I always thought the island of New Guinea looked like a dinosaur. I just looked up the Wikipedia entry for the The Federated States of Micronesia and noticed that island chain does as well.
I almost took a day trip to the Berkshires yesterday before wisely thinking better of it. A high school friend posted this snowfall accumulation map on Facebook with the caption “We’re orange.”
I love how the county borders bisect Seneca and Cayuga Lake in New York.
Antarctica.

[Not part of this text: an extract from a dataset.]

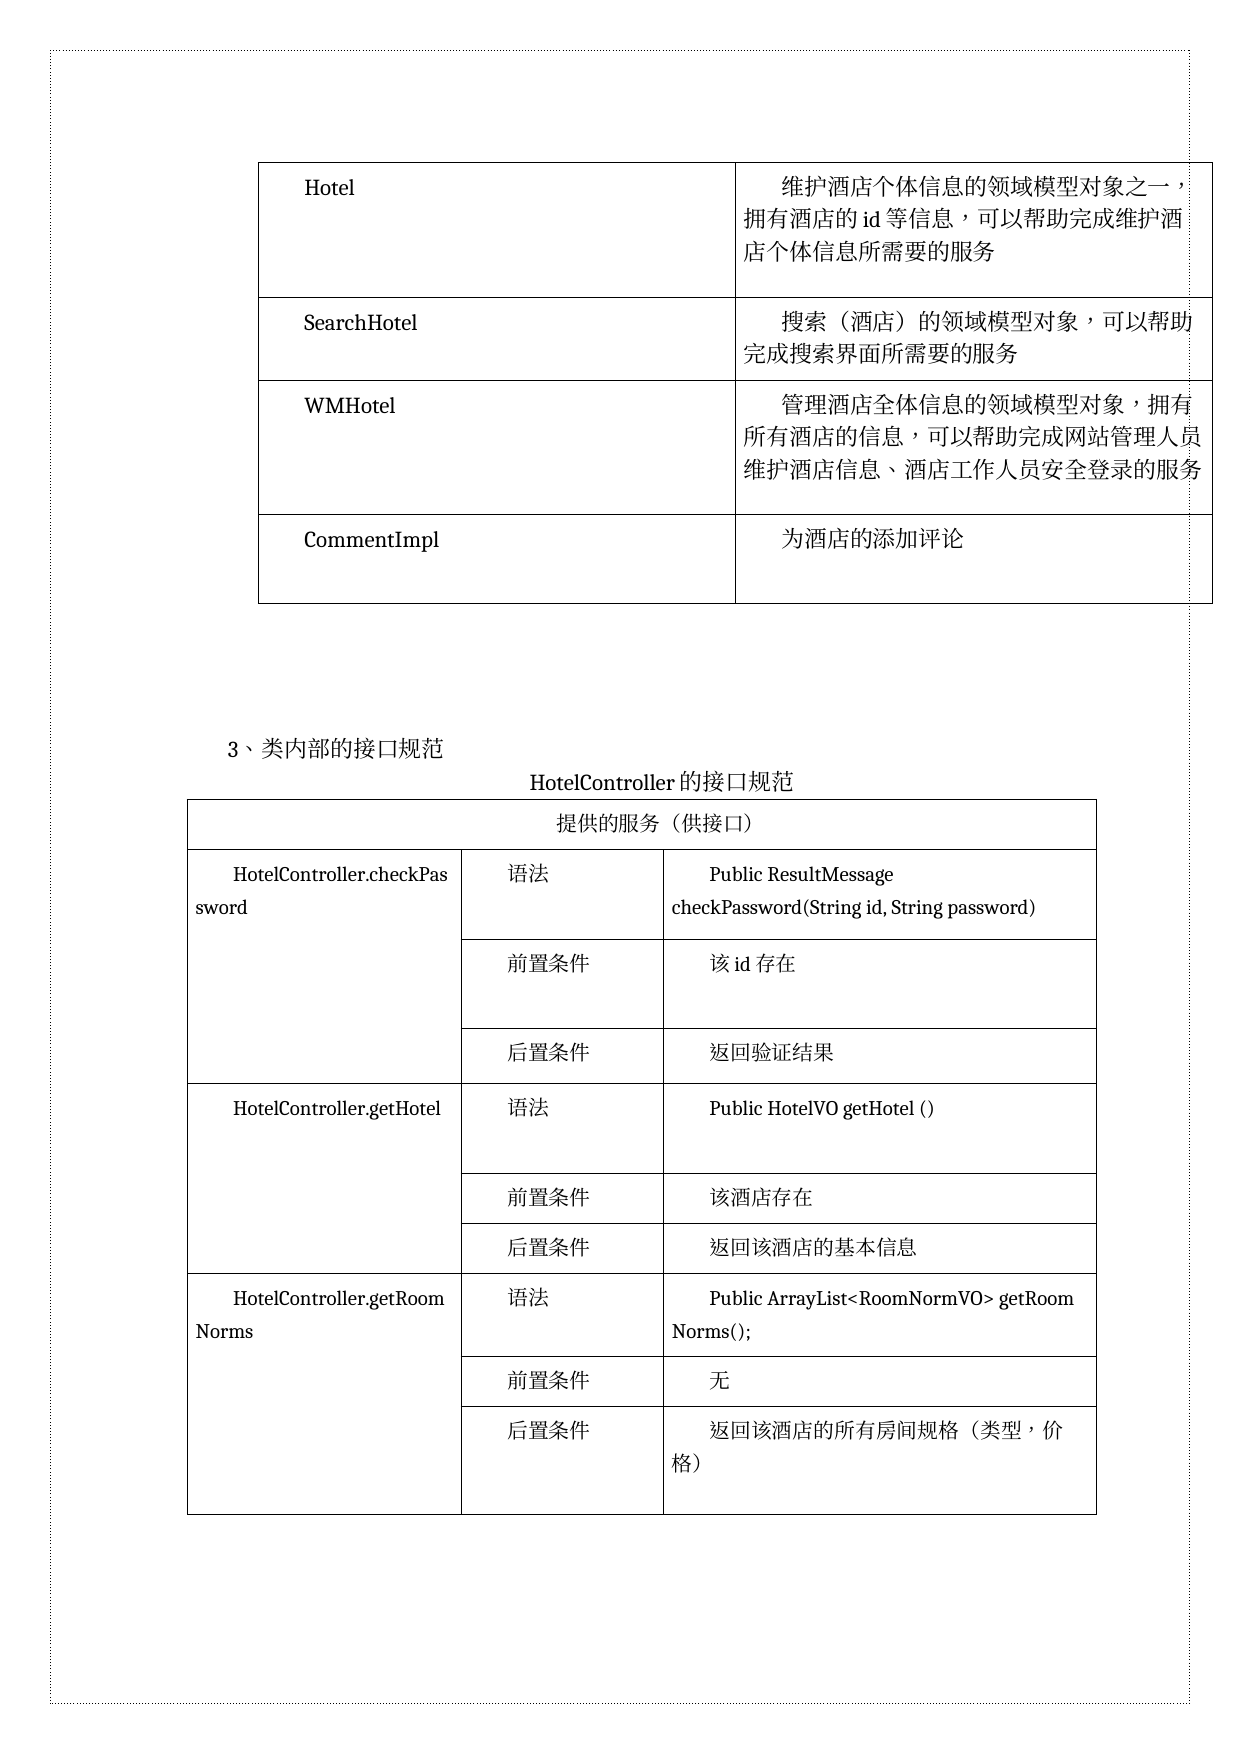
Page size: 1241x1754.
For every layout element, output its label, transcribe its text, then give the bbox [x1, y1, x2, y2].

Not so much a continent as an archipelago underneath a (hopefully) permanent ice cap.
Found in CGPGrey’s excellent video What are Continents?
Greek philosopher and astronomer Anaximander, in addition to having a very cool name, is credited with creating the first map of the world during the 6th Century BCE. That map has been lost, naturally, and this image is a recreation from a description by Herodotus.

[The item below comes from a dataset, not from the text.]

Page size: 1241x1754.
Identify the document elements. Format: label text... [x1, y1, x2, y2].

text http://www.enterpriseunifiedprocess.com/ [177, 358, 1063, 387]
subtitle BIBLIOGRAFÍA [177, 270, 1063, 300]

I came across this while trying to determine the boundaries between continents, specifically the one between North America and South America. Nobody knows and everyone assumes it is the man-made Panama Canal.
The boundary between Europe and Asia is more jagged than you might expect and it follows the course of rivers rather than current national boundaries. This large color-coded map of the world illustrates that last point.
Source: Wikipedia
I can’t look at Google Maps’ Mercator projection of Antarctica without seeing a giant man who is about to eat another piece of the continent with his Argentina-sized spork.
I noticed a familiar name while perusing a map of Tunisia the other day. George Lucas filmed parts of Star Wars in Tunisia and he borrowed the name of a local town for his fictional desert planet.